Southern blotting technique could not be applied directly to the blot transfer of mRNA separated by gel electrophoresis, because RNA was found not to bind with nitrocellulose filter. Alwine et ah
(1979) devised a technique in which RNA bands are blot transferred from the gel onto chemically reactive paper. An aminobenzyloxymethyl cellulose paper, prepared from Whatman filter paper No. 540 after a series of uncomplicated reactions, is diazotized and rendered into the reactive paper and, therefore, becomes available for hybridization with radiolabelled DNA probes. The hybridized bands are found out by autoradiography. Thus, Alwine's method extends that of Southern's method and for this reason it has been given the jargon term 'Northern blotting'. There is nothing northern or western like Southern.
These blot transfers are reusable because of the firm covalent bonding of RNA to the reactive paper. The chemically reactive paper is equally effective in binding the denatured DNA as well. Small fragments of DNA can more effectively be transferred to the diazotized paper derivative than to nitrocellulose. These techniques were more being advanced and more recently have been demonstrated that mRNA bands can also be blotted directly on nitricellulose paper under appropriate condition (Thomas, 1980). In this method preparation of reactive paper is not required. The mRNA is isolated from the transformed cells and electrophoresed under such conditions that do not permit the development of secondary structures. The mRNA separated on the gel are transferred onto nitrocellulose filter which are then hybridized by single stranded probe (RNA or DNA). Thereafter, hybrids are treated with Sl nuclease and RNAase which digests the single stranded RNA/DNA probe. It does not affect the double stranded nucleic acid formed due to hybridization of RNA by the complementary sequences of nucleic acid probe. Structure of mRNA is revealed to the extent to which mRNA protects the nucleic acid probe.

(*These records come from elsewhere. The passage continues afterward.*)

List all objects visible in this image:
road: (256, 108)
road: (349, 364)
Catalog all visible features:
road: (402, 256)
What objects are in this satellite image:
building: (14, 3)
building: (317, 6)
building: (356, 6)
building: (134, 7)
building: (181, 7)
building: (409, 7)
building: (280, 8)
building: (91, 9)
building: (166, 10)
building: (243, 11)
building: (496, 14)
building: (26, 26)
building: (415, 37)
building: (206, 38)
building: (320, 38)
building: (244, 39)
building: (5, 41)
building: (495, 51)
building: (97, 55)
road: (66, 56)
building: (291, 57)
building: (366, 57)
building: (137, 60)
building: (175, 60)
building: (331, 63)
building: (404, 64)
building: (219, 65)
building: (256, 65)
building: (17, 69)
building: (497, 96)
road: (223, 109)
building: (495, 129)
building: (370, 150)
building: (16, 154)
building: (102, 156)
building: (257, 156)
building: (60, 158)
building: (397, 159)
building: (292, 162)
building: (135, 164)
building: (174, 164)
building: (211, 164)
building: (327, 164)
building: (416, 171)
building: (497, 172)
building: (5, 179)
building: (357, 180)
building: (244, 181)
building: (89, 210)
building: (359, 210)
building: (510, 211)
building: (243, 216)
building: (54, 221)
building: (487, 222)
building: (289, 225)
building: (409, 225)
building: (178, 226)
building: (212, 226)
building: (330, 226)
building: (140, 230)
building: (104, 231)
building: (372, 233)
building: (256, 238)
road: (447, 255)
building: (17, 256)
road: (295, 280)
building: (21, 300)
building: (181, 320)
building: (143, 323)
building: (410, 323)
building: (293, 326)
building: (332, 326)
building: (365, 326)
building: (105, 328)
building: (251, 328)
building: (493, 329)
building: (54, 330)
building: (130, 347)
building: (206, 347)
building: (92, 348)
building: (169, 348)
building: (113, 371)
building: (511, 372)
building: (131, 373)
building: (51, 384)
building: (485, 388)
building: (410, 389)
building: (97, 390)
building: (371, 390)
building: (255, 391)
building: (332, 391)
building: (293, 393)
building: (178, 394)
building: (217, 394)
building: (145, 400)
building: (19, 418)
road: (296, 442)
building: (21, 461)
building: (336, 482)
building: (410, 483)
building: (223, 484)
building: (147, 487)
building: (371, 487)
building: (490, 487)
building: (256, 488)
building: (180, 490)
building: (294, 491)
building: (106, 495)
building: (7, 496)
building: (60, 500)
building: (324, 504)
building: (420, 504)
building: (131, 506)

Western blotting technique
Towbin et al.
(1979) developed the western blotting technique to findout the newly encoded protein by a transformed cell. In this method radiolabelled nucleic acid probes are not used. This technique follows the following steps:
- Electrophoresis of protein in polyacrylamide gel,
- Blotting of proteins onto nitrocellulose filter paper,
- Hybridization of proteins by using radiolabelled antibodies (I123- antibodies) of known structure, and
- Detection of hybridized sequences by autoradiography.